START Entries shown

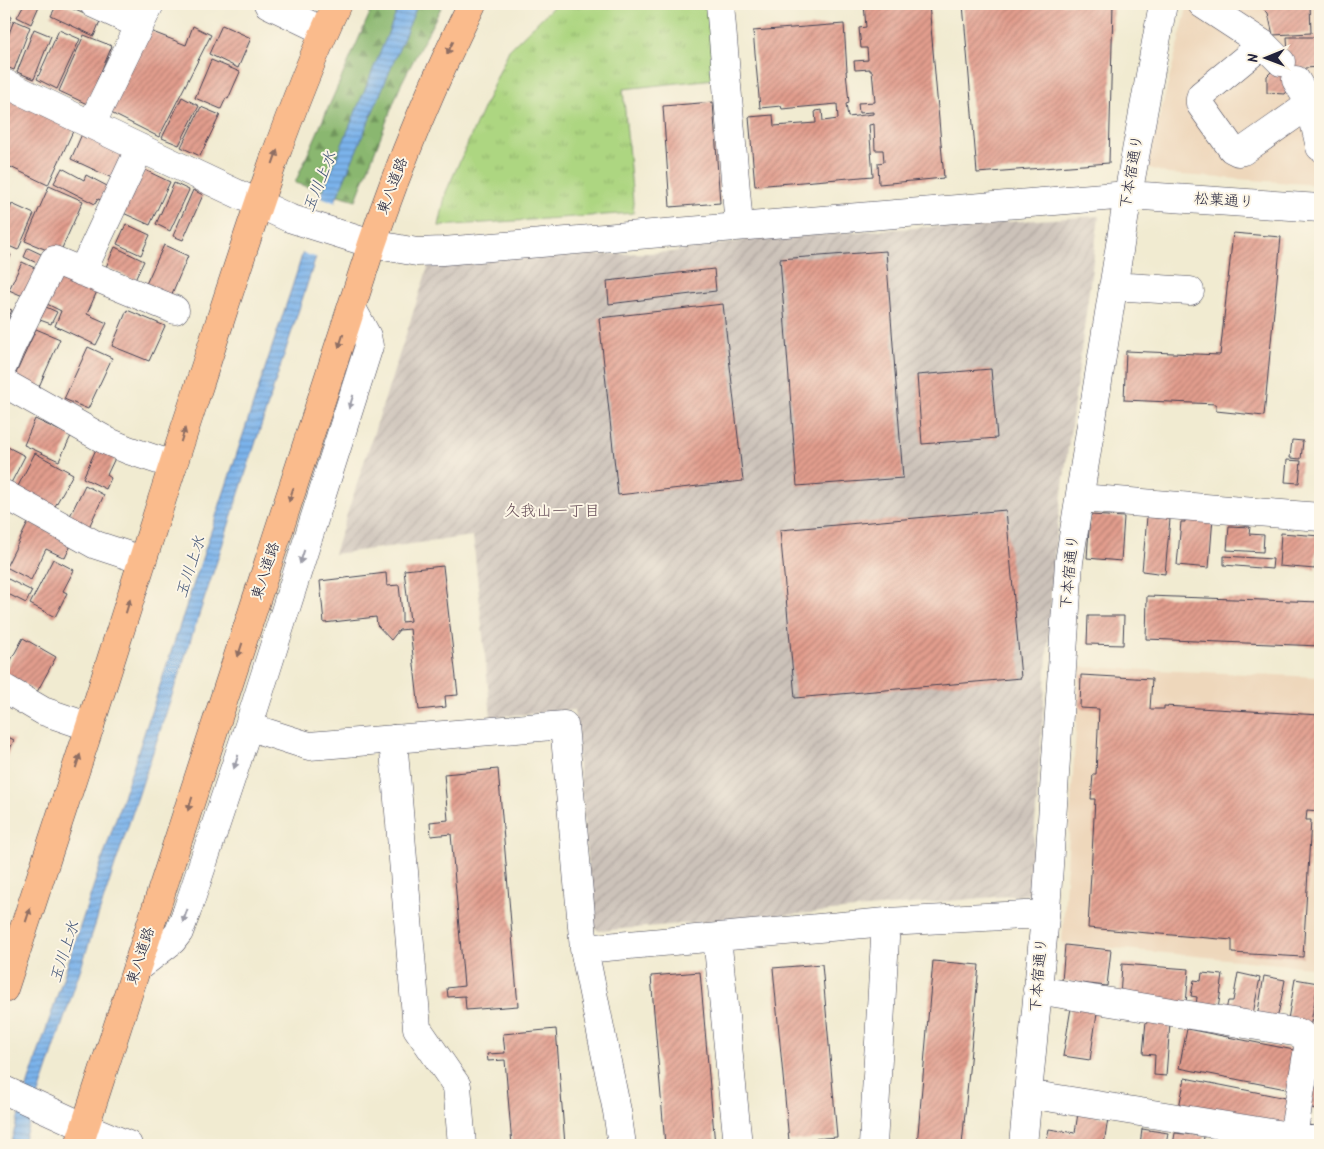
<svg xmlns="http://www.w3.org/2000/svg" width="1324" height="1149" viewBox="0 0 1324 1149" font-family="Kalam,'Klee One',sans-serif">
	<defs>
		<pattern id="industrial-furrows" width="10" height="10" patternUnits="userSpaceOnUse" patternTransform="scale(1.25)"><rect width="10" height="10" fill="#ccc2b9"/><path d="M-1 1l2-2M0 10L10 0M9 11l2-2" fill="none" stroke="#afa6a0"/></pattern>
		<pattern id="forest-firs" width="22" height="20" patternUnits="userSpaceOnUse" patternTransform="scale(1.25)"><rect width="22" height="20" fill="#8ab76f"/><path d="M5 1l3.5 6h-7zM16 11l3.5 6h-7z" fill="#70945c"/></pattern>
		<pattern id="park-tufts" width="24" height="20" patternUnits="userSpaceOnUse" patternTransform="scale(1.25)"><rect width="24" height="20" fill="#add681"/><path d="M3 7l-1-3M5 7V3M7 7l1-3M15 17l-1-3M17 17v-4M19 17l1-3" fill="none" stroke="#95b770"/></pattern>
		<pattern id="water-rules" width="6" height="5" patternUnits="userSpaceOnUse" patternTransform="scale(1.25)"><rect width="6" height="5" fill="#7bb3eb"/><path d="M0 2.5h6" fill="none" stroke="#6491c0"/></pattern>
		<pattern id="building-hatch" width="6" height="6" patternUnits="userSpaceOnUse" patternTransform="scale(1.25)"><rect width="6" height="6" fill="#e29d8d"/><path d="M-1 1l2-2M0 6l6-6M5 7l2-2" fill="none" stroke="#b78074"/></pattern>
	</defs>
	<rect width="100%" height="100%" fill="#fcf5e5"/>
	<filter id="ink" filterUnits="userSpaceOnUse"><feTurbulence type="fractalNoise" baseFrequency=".02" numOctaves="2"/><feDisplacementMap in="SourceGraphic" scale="10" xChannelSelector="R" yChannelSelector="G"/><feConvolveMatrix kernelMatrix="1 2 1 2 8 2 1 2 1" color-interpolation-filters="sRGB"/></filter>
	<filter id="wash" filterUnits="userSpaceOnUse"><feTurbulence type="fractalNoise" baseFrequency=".0096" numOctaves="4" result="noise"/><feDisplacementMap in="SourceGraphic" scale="20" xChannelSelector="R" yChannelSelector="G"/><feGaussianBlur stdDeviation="1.12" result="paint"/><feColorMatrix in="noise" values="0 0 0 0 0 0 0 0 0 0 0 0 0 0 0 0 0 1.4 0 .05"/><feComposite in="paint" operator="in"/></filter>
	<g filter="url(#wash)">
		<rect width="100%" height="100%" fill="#f1ebd1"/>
		<path fill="#eed7bb" d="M1188 4H1320V185L1168 174 1147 167Z
			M1080 667 1320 677V968L1062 943Z"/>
		<path fill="url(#industrial-furrows)" d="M1099 216 1055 546 1030 894 599 931 593 926 574 710 491 717 473 536 334 554 430 261 673 252 760 238Z"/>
		<path fill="url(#forest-firs)" stroke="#566c55" d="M374 4H443L401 84 356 200 295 183Z"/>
		<path fill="url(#park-tufts)" stroke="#687c5e" d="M556 4H708L714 79 623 89 634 213 439 226 446 192 509 50Z"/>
		<path fill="url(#water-rules)" stroke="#4e6a93" d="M400 4H418L331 211 216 564 118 856 22 1145H10L29 1081 297 272 316 208Z"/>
		<path fill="#f1ebd1" d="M318 196 337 203 318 258 300 252Z"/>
		<g id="blocks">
			<path fill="url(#building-hatch)" d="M24 4H40L31 24 17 17Z
				M57 4H62L100 21 94 36 51 16Z
				M864 4H929L944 178 879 184 878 163 884 162 883 150H875L874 124 869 125 873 176 755 186 749 117 773 115 774 126 816 123 815 111 822 110 823 121 838 119 837 104 782 109 781 106 760 108 753 31 844 24 847 71H846L849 103 846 104 848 117 873 114V112L859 113 858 103 875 102 872 71H870V69L855 70 854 61 868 60 867 48H861L859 28 866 27Z
				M963 4H1113L1109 163 977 173Z
				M1259 4H1310L1311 33 1273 35 1268 13Z
				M4 13 12 16 4 38Z
				M14 20 30 27 14 70 4 66V47Z
				M222 25 251 38 238 68 209 54Z
				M193 26 211 35 159 137 107 111 145 29 186 45Z
				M34 29 51 36 34 79 17 72Z
				M59 30 80 39 57 89 37 79Z
				M84 35 112 46 87 104 59 91Z
				M1287 37H1320V67L1305 68 1285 94 1267 93V76L1288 55Z
				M211 60 240 72 228 99 226 98 221 109 195 98Z
				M4 95 74 129 48 185 4 164Z
				M182 97 199 106 179 145 162 138Z
				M713 102 720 203 670 207 663 106Z
				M201 107 220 115 200 156 181 147Z
				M82 134 124 153 112 178 71 159Z
				M62 168 84 180 86 175 109 187 101 200 98 199 95 204 54 183Z
				M145 170 170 182 150 225 121 212Z
				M174 183 189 190 170 231 156 224Z
				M49 186 83 201 59 255 25 241Z
				M193 190 203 195 183 240 173 236Z
				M12 204 34 214 18 250 4 244V223Z
				M126 224 150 235 141 255 117 244Z
				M1233 233 1281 237 1264 416 1216 411V404L1124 400 1126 351 1220 355Z
				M164 245 188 256 171 296 146 284Z
				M115 247 144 261 135 280 106 267Z
				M28 248 43 255 39 264 24 257Z
				M886 251 903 478 797 486 780 259Z
				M4 252 11 255 4 272Z
				M22 262 37 269 25 297 9 290Z
				M714 269 716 291 609 304 607 281Z
				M61 272 98 289 87 314 107 323 96 345 55 326 61 311 47 304Z
				M723 304 743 481 618 495 599 318Z
				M4 307 12 310 4 328Z
				M46 307 57 312 51 324 40 320Z
				M127 310 165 326 149 361 112 346Z
				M36 329 60 339 37 391 13 380Z
				M88 347 112 358 88 409 64 399Z
				M991 369 997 438 922 444 917 375Z
				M35 419 71 436 59 461 24 445Z
				M1292 440 1303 441 1301 459 1290 458Z
				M4 445 25 456 10 485 4 482Z
				M97 447 116 456 107 475 111 478 106 489 83 478Z
				M35 453 73 474 54 508 17 488Z
				M1287 460 1301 461 1299 483 1285 482Z
				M85 485 104 495 89 527 69 518Z
				M1006 510 1021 678 795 698 780 530Z
				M1090 515 1124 517 1121 561 1087 558Z
				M1185 515 1213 517 1209 568 1177 565 1181 522H1185Z
				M1147 517 1170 519 1165 574 1142 571Z
				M29 521 72 543 65 558 46 549 31 580 6 567Z
				M1229 526 1250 527 1249 534 1264 535 1263 552 1227 550Z
				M1281 533 1320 536V550H1316L1315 569 1279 566Z
				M1224 556 1273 559 1272 569 1224 565Z
				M53 559 74 570 63 591 67 593 55 617 30 604Z
				M443 566 458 695 445 696 446 707 419 710 410 629 399 630 391 640 377 625 376 617 324 623 320 581 386 573 387 586 399 585 402 613V622L410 621 404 570Z
				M4 577 32 591 26 603 4 592Z
				M1147 596 1320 602V646L1146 639Z
				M1088 616H1124L1123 645 1087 644Z
				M23 638 56 657 37 692 4 673Z
				M1081 675 1152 679 1150 709H1164V706L1320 715V811L1307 810 1306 820H1311L1303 957 1232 953V940L1088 928 1095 799H1091L1093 774H1096L1099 709 1080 708Z
				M4 735 14 740 4 762Z
				M498 769 518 1006 466 1010 465 996 448 997 447 988 464 986 451 834 431 836 430 822 448 820 444 774Z
				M1065 945 1111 950 1107 986 1062 981Z
				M933 961 979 965 962 1145H917Z
				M822 964 837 1137 789 1141 773 968Z
				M1122 964 1189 969 1186 1004 1120 999Z
				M700 972 715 1145H665L651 976Z
				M1202 973 1223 975 1218 1009 1196 1006 1197 997 1191 996 1194 980 1201 981Z
				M1238 973 1260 978 1252 1019 1226 1010 1228 1001H1233Z
				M1264 976 1285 980 1277 1020 1257 1017Z
				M1295 979 1318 983 1310 1028 1287 1025Z
				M1317 1001H1320V1023L1314 1022Z
				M1072 1002 1098 1006 1090 1060 1063 1056Z
				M1146 1021 1170 1023 1166 1076 1154 1075 1155 1055 1143 1054Z
				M556 1029 565 1145H512L505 1060 488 1061 487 1054 505 1053 503 1034Z
				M1187 1029 1299 1051 1291 1090 1179 1068Z
				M1320 1049V1081L1313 1079Z
				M1185 1078 1291 1099 1285 1129 1179 1107Z
				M1312 1087 1320 1088V1110L1309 1109Z
				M1078 1113 1108 1118 1104 1145H1046L1049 1129 1075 1133Z
				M1142 1129 1168 1133 1166 1145H1140Z
				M1175 1133 1204 1136 1203 1145H1173Z"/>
		</g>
	</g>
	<g filter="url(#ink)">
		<use href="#blocks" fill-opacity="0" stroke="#414052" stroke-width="1"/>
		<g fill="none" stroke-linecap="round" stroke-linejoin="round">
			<defs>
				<path id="minor" d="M94 4 140 25
					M268 4 324 31
					M720 4 739 226
					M1202 4 1263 44 1281 62
					M1263 44 1201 95 1200 99V104L1232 149 1238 152 1243 151 1310 104
					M1296 80 1310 104 1320 147
					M4 83 140 148 289 218 372 244 417 252 443 251 1128 195 1320 208
					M91 125 150 4
					M82 272 140 148
					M1113 286 1190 291
					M4 364 10 349 54 260 175 310
					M4 383 107 441 128 450 173 465
					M4 494 96 545 142 560
					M1080 498 1320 517
					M4 688 43 711 90 727
					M249 725 265 732 309 746 564 725 584 949 617 1111 622 1145
					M393 739 417 1028 457 1086 462 1145
					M717 937 738 1145
					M584 949 886 922 1044 914
					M137 968 172 941 179 932 187 911 249 725 369 346 367 336 352 308
					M1037 990 1300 1033 1309 1042 1293 1136
					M4 1090 85 1127 128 1145
					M1028 1094 1320 1141
					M873 1145 886 922
					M1023 1145 1047 896 1069 562 1128 195 1163 4"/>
				<path id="major" d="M4 989C32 901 62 814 90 726 124 619 157 513 192 407 237 271 277 133 337 4
					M79 1145 372 244C400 162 433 82 472 4"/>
			</defs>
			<use href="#minor" stroke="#414052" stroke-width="29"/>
			<use href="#major" stroke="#414052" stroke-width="29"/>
			<use href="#minor" stroke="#fff" stroke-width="28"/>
			<use href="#major" stroke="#fabb8c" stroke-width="28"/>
		</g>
		<defs><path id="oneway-solid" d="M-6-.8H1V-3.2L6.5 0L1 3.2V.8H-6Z" transform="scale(1.25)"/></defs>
		<g fill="#8e6e64">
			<use href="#oneway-solid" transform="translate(450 48) rotate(116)"/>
			<use href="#oneway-solid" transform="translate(275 157) rotate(-71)"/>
			<use href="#oneway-solid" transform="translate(341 341) rotate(108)"/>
			<use href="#oneway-solid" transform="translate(183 435) rotate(-72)"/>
			<use href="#oneway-solid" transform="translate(291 495) rotate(108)"/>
			<use href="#oneway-solid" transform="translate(128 606) rotate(-73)"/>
			<use href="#oneway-solid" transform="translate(240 650) rotate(108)"/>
			<use href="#oneway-solid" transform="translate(78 761) rotate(-72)"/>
			<use href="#oneway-solid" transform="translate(190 804) rotate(108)"/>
			<use href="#oneway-solid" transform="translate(28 915) rotate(-72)"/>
		</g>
		<g fill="#9c9ca7">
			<use href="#oneway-solid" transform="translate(351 402) rotate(108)"/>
			<use href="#oneway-solid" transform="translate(302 557) rotate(108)"/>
			<use href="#oneway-solid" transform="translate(236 762) rotate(108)"/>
			<use href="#oneway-solid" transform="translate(185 916) rotate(110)"/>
		</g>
	</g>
	<g text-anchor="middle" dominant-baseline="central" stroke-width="4" stroke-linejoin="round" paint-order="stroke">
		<g font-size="15" fill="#22223b" stroke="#fcf5e5">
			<text transform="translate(1132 172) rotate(-80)">下本宿通り</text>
			<text transform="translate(393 186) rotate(-69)">東八道路</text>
			<text transform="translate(1224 201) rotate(4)">松葉通り</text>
			<text transform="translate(266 571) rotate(-72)">東八道路</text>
			<text transform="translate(1070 572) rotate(-84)">下本宿通り</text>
			<text transform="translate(141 956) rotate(-72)">東八道路</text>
			<text transform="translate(1039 975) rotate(-85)">下本宿通り</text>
		</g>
		<g font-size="16" font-style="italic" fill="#415579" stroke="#fcf5e5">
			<text transform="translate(320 182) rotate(-68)">玉川上水</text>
			<text transform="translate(191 567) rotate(-72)">玉川上水</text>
			<text transform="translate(65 952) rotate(-72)">玉川上水</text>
		</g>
		<g font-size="16" fill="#654d58" stroke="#fcf5e5">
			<text x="552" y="511">久我山一丁目</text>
		</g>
	</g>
	<rect width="1324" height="1149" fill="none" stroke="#fcf5e5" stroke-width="20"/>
	<g transform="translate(1266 58) rotate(269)" stroke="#fcf5e5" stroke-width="4" paint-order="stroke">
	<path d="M0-4L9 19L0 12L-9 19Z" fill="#22223b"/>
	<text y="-8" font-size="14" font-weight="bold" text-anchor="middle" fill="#22223b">N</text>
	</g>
</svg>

END Entries shown

■ Activity
From the entries above, copy out every line where the string "fractalNoise" appears.

■ Output
	<filter id="ink" filterUnits="userSpaceOnUse"><feTurbulence type="fractalNoise" baseFrequency=".02" numOctaves="2"/><feDisplacementMap in="SourceGraphic" scale="10" xChannelSelector="R" yChannelSelector="G"/><feConvolveMatrix kernelMatrix="1 2 1 2 8 2 1 2 1" color-interpolation-filters="sRGB"/></filter>
	<filter id="wash" filterUnits="userSpaceOnUse"><feTurbulence type="fractalNoise" baseFrequency=".0096" numOctaves="4" result="noise"/><feDisplacementMap in="SourceGraphic" scale="20" xChannelSelector="R" yChannelSelector="G"/><feGaussianBlur stdDeviation="1.12" result="paint"/><feColorMatrix in="noise" values="0 0 0 0 0 0 0 0 0 0 0 0 0 0 0 0 0 1.4 0 .05"/><feComposite in="paint" operator="in"/></filter>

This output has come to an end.